A note about scans (CT Scans, MRIs, and PET Scans) and CEA testing…
I had all these scans along the way. What I came to believe is that none of these scan technologies are perfect. They each produce an image that helps the doctor detect if and where tumors may be formed (or forming) in our bodies. Unfortunately, they may all fail to detect tumors. In my case, a PET scan detected some cancer recurrence in my colon, near the incision from the first colon resection. Had I not had the PET scan this tumor would have surely grown without detection? MRIs were the only scan that found tumors in my liver. Neither the PET scan nor the CT scan detected the tumors in my liver. The CT Scan seemed to only detect the nodule in my lung.
In some cases, as in mine, CEA proves to be a good marker for cancer growth. CEA was something we came to rely on as a key indicator for whether the chemo was working or not. I personally believe that the CEA was only a good marker on cancer in the liver. When CEA sored up, we found tumors in my liver (via an MRI scan). Very important note: I also experienced cases where CEA test came back high but later CEA test showed normal. The importance of this is to KNOW that you just might have a false positive in this testing. Even though I knew this, these false positives still caused a lot of stress in our lives.

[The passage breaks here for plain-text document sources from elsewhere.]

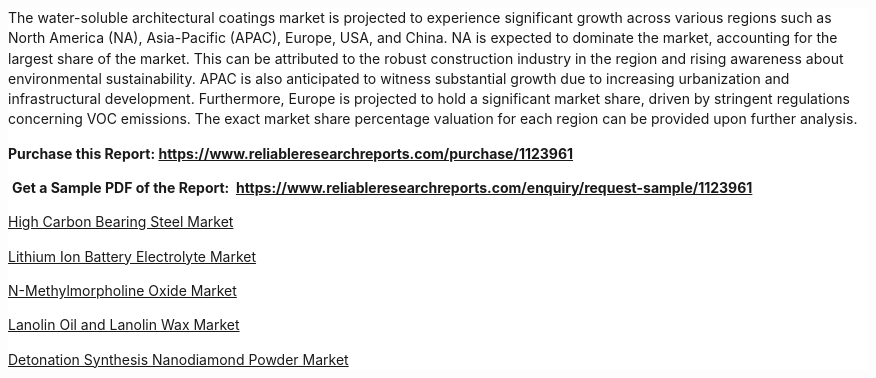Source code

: <p><p>The water-soluble architectural coatings market is projected to experience significant growth across various regions such as North America (NA), Asia-Pacific (APAC), Europe, USA, and China. NA is expected to dominate the market, accounting for the largest share of the market. This can be attributed to the robust construction industry in the region and rising awareness about environmental sustainability. APAC is also anticipated to witness substantial growth due to increasing urbanization and infrastructural development. Furthermore, Europe is projected to hold a significant market share, driven by stringent regulations concerning VOC emissions. The exact market share percentage valuation for each region can be provided upon further analysis.</p></p>
<p><strong>Purchase this Report: <a href="https://www.reliableresearchreports.com/purchase/1123961">https://www.reliableresearchreports.com/purchase/1123961</a></strong></p>
<p>&nbsp;<strong>Get a Sample PDF of the Report:&nbsp;&nbsp;<a href="https://www.reliableresearchreports.com/enquiry/request-sample/1123961">https://www.reliableresearchreports.com/enquiry/request-sample/1123961</a></strong></p>
<p><strong></strong></p>
<p><p><a href="https://github.com/prosalinda88/Market-Research-Report-List-1/blob/main/high-carbon-bearing-steel-market.md">High Carbon Bearing Steel Market</a></p><p><a href="https://github.com/amae102299/Market-Research-Report-List-1/blob/main/lithium-ion-battery-electrolyte-market.md">Lithium Ion Battery Electrolyte Market</a></p><p><a href="https://github.com/abbypearson7765/Market-Research-Report-List-1/blob/main/n-methylmorpholine-oxide-market.md">N-Methylmorpholine Oxide Market</a></p><p><a href="https://github.com/dziulagalemab/Market-Research-Report-List-1/blob/main/lanolin-oil-and-lanolin-wax-market.md">Lanolin Oil and Lanolin Wax Market</a></p><p><a href="https://github.com/jonneygiverf/Market-Research-Report-List-1/blob/main/detonation-synthesis-nanodiamond-powder-market.md">Detonation Synthesis Nanodiamond Powder Market</a></p></p>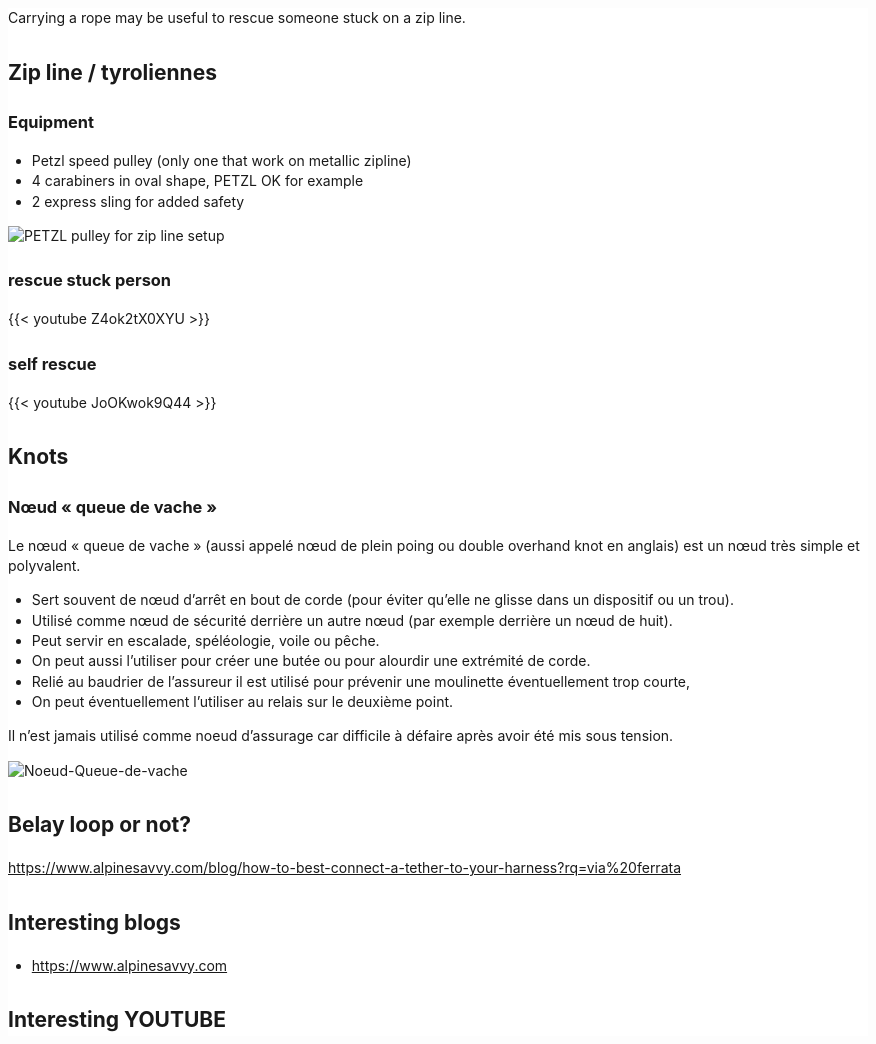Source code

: Carrying a rope may be useful to rescue someone stuck on a zip line.

## Zip line / tyroliennes

### Equipment

* Petzl speed pulley (only one that work on metallic zipline)
* 4 carabiners in oval shape, PETZL OK for example
* 2 express sling for added safety

![PETZL pulley for zip line setup](https://www.waltercedric.com/viaferrata/petzl-pulley-zip-line.webp)

### rescue stuck person

{{< youtube Z4ok2tX0XYU >}}

### self rescue

{{< youtube JoOKwok9Q44 >}}

## Knots

### Nœud « queue de vache »

Le nœud « queue de vache » (aussi appelé nœud de plein poing ou double overhand knot en anglais) est un nœud très simple et polyvalent.

* Sert souvent de nœud d’arrêt en bout de corde (pour éviter qu’elle ne glisse dans un dispositif ou un trou).
* Utilisé comme nœud de sécurité derrière un autre nœud (par exemple derrière un nœud de huit).
* Peut servir en escalade, spéléologie, voile ou pêche.
* On peut aussi l’utiliser pour créer une butée ou pour alourdir une extrémité de corde.
* Relié au baudrier de l’assureur il est utilisé pour prévenir une moulinette éventuellement trop courte,
* On peut éventuellement l’utiliser au relais sur le deuxième point.

Il n’est jamais utilisé comme noeud d’assurage car difficile à défaire après avoir été mis sous tension. 

![Noeud-Queue-de-vache](https://www.waltercedric.com/viaferrata/Noeud-Queue-de-vache.webp)

## Belay loop or not?

https://www.alpinesavvy.com/blog/how-to-best-connect-a-tether-to-your-harness?rq=via%20ferrata

## Interesting blogs

* https://www.alpinesavvy.com

## Interesting YOUTUBE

Vitamin D: My oncologist prescribed vitamin D for me and told me the data is coming in and showing a strong correlation between vitamin D deficiency and colon cancer (and other cancers)! Take vitamin D. I tell my whole family to do so.
My prayer for you is that you win this battle! That you find Jesus and accept him as your savior. And that Love abound in your life, that it keep you anchored and safe, and that it provides you healing and strength.